>>>>>

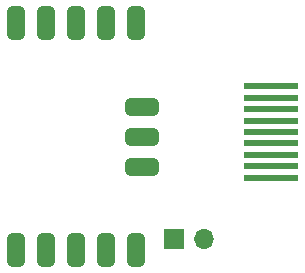
<source format=gbr>
%TF.GenerationSoftware,KiCad,Pcbnew,7.0.10*%
%TF.CreationDate,2024-02-18T21:52:23+13:00*%
%TF.ProjectId,dvi-sock,6476692d-736f-4636-9b2e-6b696361645f,rev?*%
%TF.SameCoordinates,Original*%
%TF.FileFunction,Soldermask,Bot*%
%TF.FilePolarity,Negative*%
%FSLAX46Y46*%
G04 Gerber Fmt 4.6, Leading zero omitted, Abs format (unit mm)*
G04 Created by KiCad (PCBNEW 7.0.10) date 2024-02-18 21:52:23*
%MOMM*%
%LPD*%
G01*
G04 APERTURE LIST*
G04 Aperture macros list*
%AMRoundRect*
0 Rectangle with rounded corners*
0 $1 Rounding radius*
0 $2 $3 $4 $5 $6 $7 $8 $9 X,Y pos of 4 corners*
0 Add a 4 corners polygon primitive as box body*
4,1,4,$2,$3,$4,$5,$6,$7,$8,$9,$2,$3,0*
0 Add four circle primitives for the rounded corners*
1,1,$1+$1,$2,$3*
1,1,$1+$1,$4,$5*
1,1,$1+$1,$6,$7*
1,1,$1+$1,$8,$9*
0 Add four rect primitives between the rounded corners*
20,1,$1+$1,$2,$3,$4,$5,0*
20,1,$1+$1,$4,$5,$6,$7,0*
20,1,$1+$1,$6,$7,$8,$9,0*
20,1,$1+$1,$8,$9,$2,$3,0*%
G04 Aperture macros list end*
%ADD10R,4.600000X0.530000*%
%ADD11R,1.700000X1.700000*%
%ADD12O,1.700000X1.700000*%
%ADD13RoundRect,0.381000X-0.381000X-1.019000X0.381000X-1.019000X0.381000X1.019000X-0.381000X1.019000X0*%
%ADD14C,0.700000*%
%ADD15RoundRect,0.381000X0.381000X1.019000X-0.381000X1.019000X-0.381000X-1.019000X0.381000X-1.019000X0*%
%ADD16RoundRect,0.381000X1.019000X-0.381000X1.019000X0.381000X-1.019000X0.381000X-1.019000X-0.381000X0*%
G04 APERTURE END LIST*
D10*
%TO.C,U1*%
X164426455Y-88494222D03*
X164426455Y-87524222D03*
X164426455Y-86554222D03*
X164426455Y-85584222D03*
X164426455Y-84614222D03*
X164426455Y-83644222D03*
X164426455Y-82674222D03*
X164426455Y-81704222D03*
X164426455Y-80734222D03*
%TD*%
D11*
%TO.C,J5*%
X156170212Y-93667214D03*
D12*
X158710212Y-93667214D03*
%TD*%
D13*
%TO.C,J1*%
X142840000Y-94600000D03*
D14*
X142840000Y-95500000D03*
D13*
X145380000Y-94600000D03*
D14*
X145380000Y-95500000D03*
D13*
X147920000Y-94600000D03*
D14*
X147920000Y-95500000D03*
D13*
X150460000Y-94600000D03*
D14*
X150460000Y-95500000D03*
D13*
X153000000Y-94600000D03*
D14*
X153000000Y-95500000D03*
%TD*%
D15*
%TO.C,J2*%
X153000000Y-75400000D03*
D14*
X153000000Y-74500000D03*
D15*
X150460000Y-75400000D03*
D14*
X150460000Y-74500000D03*
D15*
X147920000Y-75400000D03*
D14*
X147920000Y-74500000D03*
D15*
X145380000Y-75400000D03*
D14*
X145380000Y-74500000D03*
D15*
X142840000Y-75400000D03*
D14*
X142840000Y-74500000D03*
%TD*%
D16*
%TO.C,J3*%
X153500000Y-87540000D03*
D14*
X154400000Y-87540000D03*
D16*
X153500000Y-85000000D03*
D14*
X154400000Y-85000000D03*
D16*
X153500000Y-82460000D03*
D14*
X154400000Y-82460000D03*
%TD*%
M02*

</source>
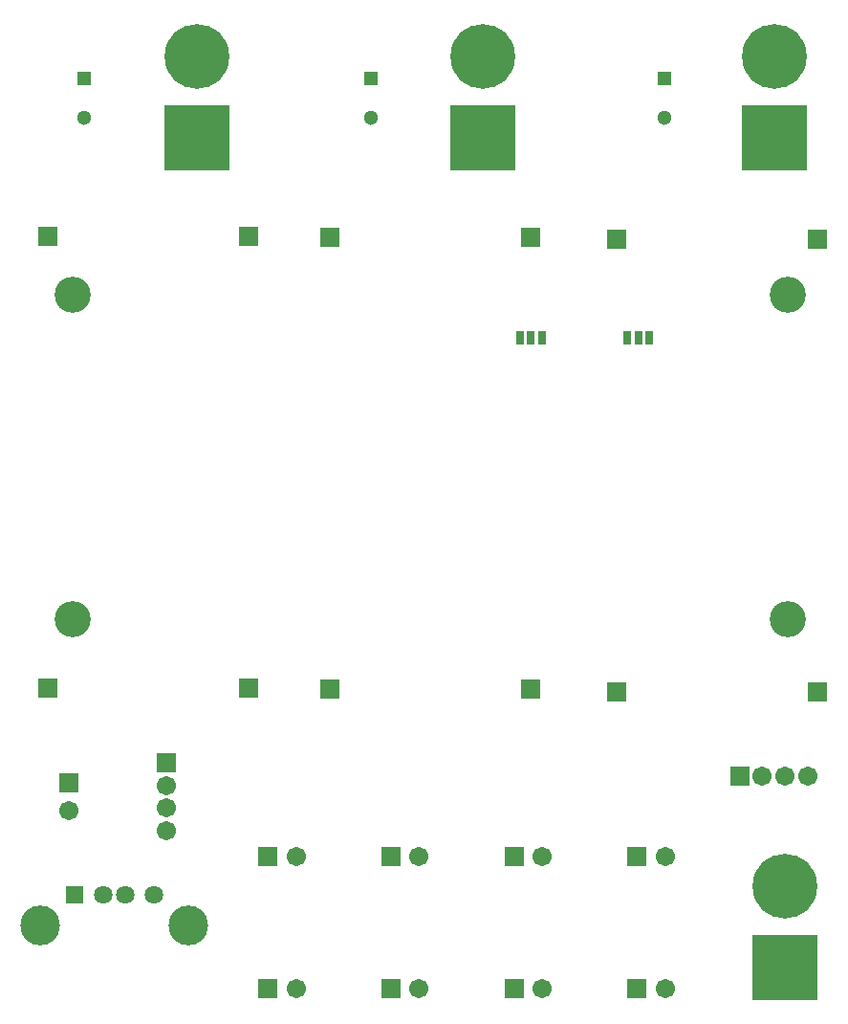
<source format=gbs>
G04*
G04 #@! TF.GenerationSoftware,Altium Limited,Altium Designer,20.1.8 (145)*
G04*
G04 Layer_Color=16711935*
%FSLAX25Y25*%
%MOIN*%
G70*
G04*
G04 #@! TF.SameCoordinates,1FDAB6DA-E141-4DA2-B8DD-458AA00E26A3*
G04*
G04*
G04 #@! TF.FilePolarity,Negative*
G04*
G01*
G75*
%ADD25C,0.12611*%
%ADD26C,0.22517*%
%ADD27R,0.22517X0.22517*%
%ADD28C,0.05118*%
%ADD29R,0.05118X0.05118*%
%ADD30R,0.07099X0.07099*%
%ADD31C,0.06706*%
%ADD32R,0.06706X0.06706*%
%ADD33R,0.06422X0.06422*%
%ADD34C,0.06422*%
%ADD35C,0.13855*%
%ADD36R,0.06706X0.06706*%
%ADD51R,0.02769X0.04737*%
D25*
X269045Y148425D02*
D03*
Y261417D02*
D03*
X19685Y148425D02*
D03*
Y261417D02*
D03*
D26*
X268110Y55512D02*
D03*
X62992Y344488D02*
D03*
X162598D02*
D03*
X264567D02*
D03*
D27*
X268110Y27165D02*
D03*
X62992Y316142D02*
D03*
X162598D02*
D03*
X264567D02*
D03*
D28*
X23622Y323031D02*
D03*
X123622D02*
D03*
X225984D02*
D03*
D29*
X23622Y336811D02*
D03*
X123622D02*
D03*
X225984D02*
D03*
D30*
X109449Y281496D02*
D03*
Y124016D02*
D03*
X179528Y281496D02*
D03*
Y124016D02*
D03*
X279528Y123228D02*
D03*
Y280709D02*
D03*
X209449Y123228D02*
D03*
Y280709D02*
D03*
X11024Y281890D02*
D03*
Y124409D02*
D03*
X81102Y281890D02*
D03*
Y124409D02*
D03*
D31*
X52559Y74803D02*
D03*
Y90551D02*
D03*
Y82677D02*
D03*
X97638Y65748D02*
D03*
X140551Y19684D02*
D03*
X97638D02*
D03*
X275984Y93898D02*
D03*
X260236D02*
D03*
X268110D02*
D03*
X140551Y65748D02*
D03*
X183465D02*
D03*
X226378D02*
D03*
X18504Y81693D02*
D03*
X226378Y19684D02*
D03*
X183465D02*
D03*
D32*
X52559Y98425D02*
D03*
X87795Y65748D02*
D03*
X130709Y19684D02*
D03*
X87795D02*
D03*
X130709Y65748D02*
D03*
X173622D02*
D03*
X216535D02*
D03*
X216535Y19684D02*
D03*
X173622D02*
D03*
D33*
X20472Y52362D02*
D03*
D34*
X30315D02*
D03*
X38189D02*
D03*
X48031D02*
D03*
D35*
X8386Y41693D02*
D03*
X60118D02*
D03*
D36*
X252362Y93898D02*
D03*
X18504Y91535D02*
D03*
D51*
X183465Y246457D02*
D03*
X179527D02*
D03*
X175591D02*
D03*
X212992D02*
D03*
X216929D02*
D03*
X220866D02*
D03*
M02*

</source>
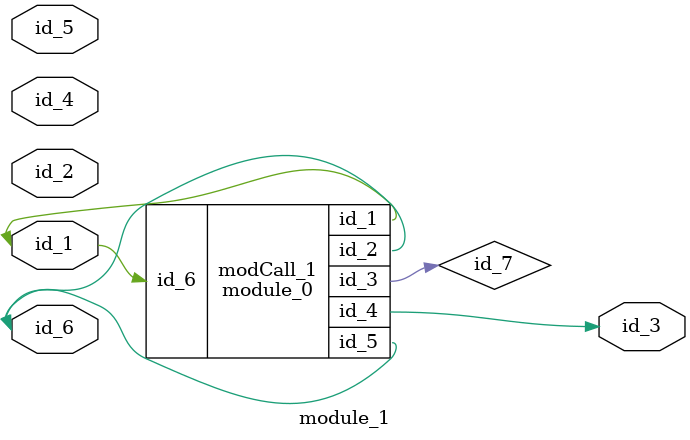
<source format=v>
module module_0 (
    id_1,
    id_2,
    id_3,
    id_4,
    id_5,
    id_6
);
  input wire id_6;
  inout wire id_5;
  output wire id_4;
  inout wire id_3;
  inout wire id_2;
  output wire id_1;
  initial id_4 = -1;
  wire id_7, id_8, id_9;
endmodule
module module_1 (
    id_1,
    id_2,
    id_3,
    id_4,
    id_5,
    id_6
);
  inout wire id_6;
  input wire id_5;
  input wire id_4;
  output wire id_3;
  inout wire id_2;
  inout wire id_1;
  wire id_7;
  module_0 modCall_1 (
      id_1,
      id_6,
      id_7,
      id_3,
      id_6,
      id_1
  );
endmodule

</source>
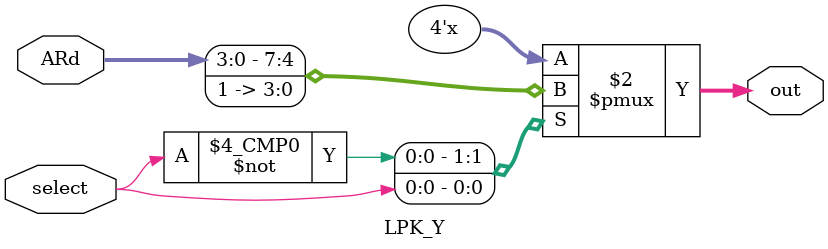
<source format=sv>
module LPK_Y(
	input [3:0] ARd,
	input select,
	output reg [3:0] out
);

always_comb begin
	case(select)
		0: 		out = ARd;
		1: 		out = 15;
		default: out = 0;
	endcase
end

endmodule
</source>
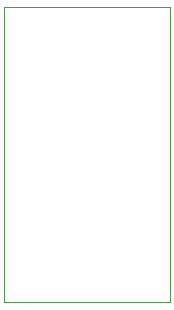
<source format=gbr>
%TF.GenerationSoftware,KiCad,Pcbnew,9.0.1*%
%TF.CreationDate,2025-06-25T00:30:31-04:00*%
%TF.ProjectId,DaughterBoard,44617567-6874-4657-9242-6f6172642e6b,rev?*%
%TF.SameCoordinates,Original*%
%TF.FileFunction,Profile,NP*%
%FSLAX46Y46*%
G04 Gerber Fmt 4.6, Leading zero omitted, Abs format (unit mm)*
G04 Created by KiCad (PCBNEW 9.0.1) date 2025-06-25 00:30:31*
%MOMM*%
%LPD*%
G01*
G04 APERTURE LIST*
%TA.AperFunction,Profile*%
%ADD10C,0.050000*%
%TD*%
G04 APERTURE END LIST*
D10*
X97000000Y-53000000D02*
X111000000Y-53000000D01*
X111000000Y-78000000D01*
X97000000Y-78000000D01*
X97000000Y-53000000D01*
M02*

</source>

<<<<<

(TASK BRIEF) Which lines above hold the string "GenerationSoftware"? Please copy all of them.

(SOLUTION)
%TF.GenerationSoftware,KiCad,Pcbnew,7.0.10*%
G04 #@! TF.GenerationSoftware,Altium Limited,Altium Designer,20.1.8 (145)*
%TF.GenerationSoftware,KiCad,Pcbnew,9.0.1*%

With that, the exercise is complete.